The possibility that ADC may be associated with v e has not been investigated in PDAC. However, several studies have attempted to show correlations between ADC and v e in other types of cancer, but significant correlations have not been found in any study thus far [3639]. In contrast, a significant correlation between ADC and v e was detected in the present study, possibly because both ADC and v e are strongly influenced by the extracellular matrix in PDAC xenografts. However, due to the nature of these MR parameters, it is likely that the distribution of collagen fibers has a stronger influence on ADC than v e. It should be noticed that the two non-differentiated tumor models both showed a more dispersed collagen matrix and a higher total amount of collagen than the two differentiated tumor models. Moreover, the non-differentiated tumor models grew more slowly than the differentiated ones, possibly because their growth rate was limited by the rate of collagen synthesis, and consequently, both ADC and v e were found to decrease with increasing tumor volume doubling time.

Our study also showed that K trans differed significantly among the four PDAC models, but in contrast to ADC and v e, this parameter did not differ between the differentiated and non-differentiated models. K trans is a parameter that is influenced primarily by tumor blood perfusion and vessel wall permeability [28, 32]. Because BxPC-3 showed high K trans values and Capan-2 showed low values of K trans, it is not likely that tumor perfusion plays a significant role in the differentiation of PDAC. Furthermore, significant correlations were found between K trans on the one hand and ADC, v e, and T d on the other.

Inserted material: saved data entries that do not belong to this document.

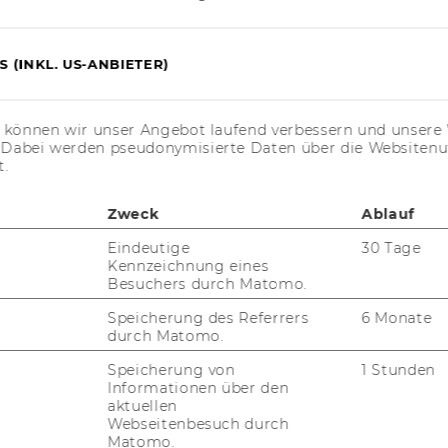
tag, den 2. Juni 2026, um 16 Uhr im Se­mi­
 (INKL. US-ANBIETER)
s können wir unser Angebot laufend verbessern und unsere 
. Dabei werden pseudonymisierte Daten über die Website
t.
Zweck
Ablauf
Eindeutige
30 Tage
Kennzeichnung eines
Besuchers durch Matomo.
Speicherung des Referrers
6 Monate
durch Matomo.
Speicherung von
1 Stunden
Informationen über den
aktuellen
Webseitenbesuch durch
Matomo.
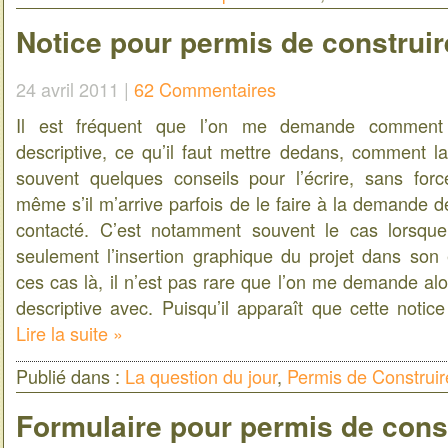
Notice pour permis de construi
24 avril 2011 |
62 Commentaires
Il est fréquent que l’on me demande comment 
descriptive, ce qu’il faut mettre dedans, comment l
souvent quelques conseils pour l’écrire, sans forc
même s’il m’arrive parfois de le faire à la demande 
contacté. C’est notamment souvent le cas lorsq
seulement l’insertion graphique du projet dans so
ces cas là, il n’est pas rare que l’on me demande alor
descriptive avec. Puisqu’il apparaît que cette not
Lire la suite »
Publié dans :
La question du jour
,
Permis de Construir
Formulaire pour permis de cons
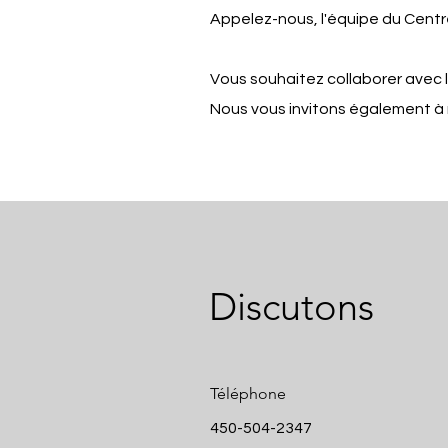
Appelez-nous, l'équipe du Centre
Vous souhaitez collaborer avec l
Nous vous invitons également à
Discutons
Téléphone
450-504-2347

However, these correlations appeared primarily because the BxPC-3 tumors showed substantially higher K trans values than the tumors of the other models, and the biological significance of these correlations may therefore be limited.

The study reported here has significant clinical implications. The potential of DW-MRI and DCE-MRI as methods for distinguishing between well and poorly differentiated PDACs has been addressed in several clinical studies, however, with conflicting results [1719, 40]. Some studies have suggested that DCE-MRI may have prognostic power and thus may predict survival in PDAC patients, and furthermore, that DW-MRI may have the power to detect non-differentiated PDAC tumors with dense fibrosis [17, 40]. However, other studies have not shown similar relationships and thus do not support these suggestions [18, 19]. This discrepancy has raised doubt about the usefulness of parametric MR images in the diagnostics of PDAC; however, the discrepancy may be caused by several conditions, including low number of patients and inadequate scanning protocols (e.g., DW-MRI with only two b values) in some investigations. The present preclinical study indeed suggests that both DW-MRI and DCE-MRI have the power to discriminate between well differentiated and poorly differentiated tumors, and moreover, that these imaging methods may complement one another in the diagnostics of PDAC.

Conclusions

Both DW-MRI and DCE-MRI have the power to discriminate between differentiated and non-differentiated PDAC xenografts, partly because the collagen content is higher in non-differentiated than in differentiated tumors. PDAC patients having developed non-differentiated and/or collagen-rich primary tumors have particularly poor prognosis, and it is likely that low ADC and low v e values are characteristic features of the tumors of these patients. Consequently, DW-MRI and DCE-MRI are noninvasive imaging methods with an added joint potential that should be taken advantage of in the diagnostics of PDAC.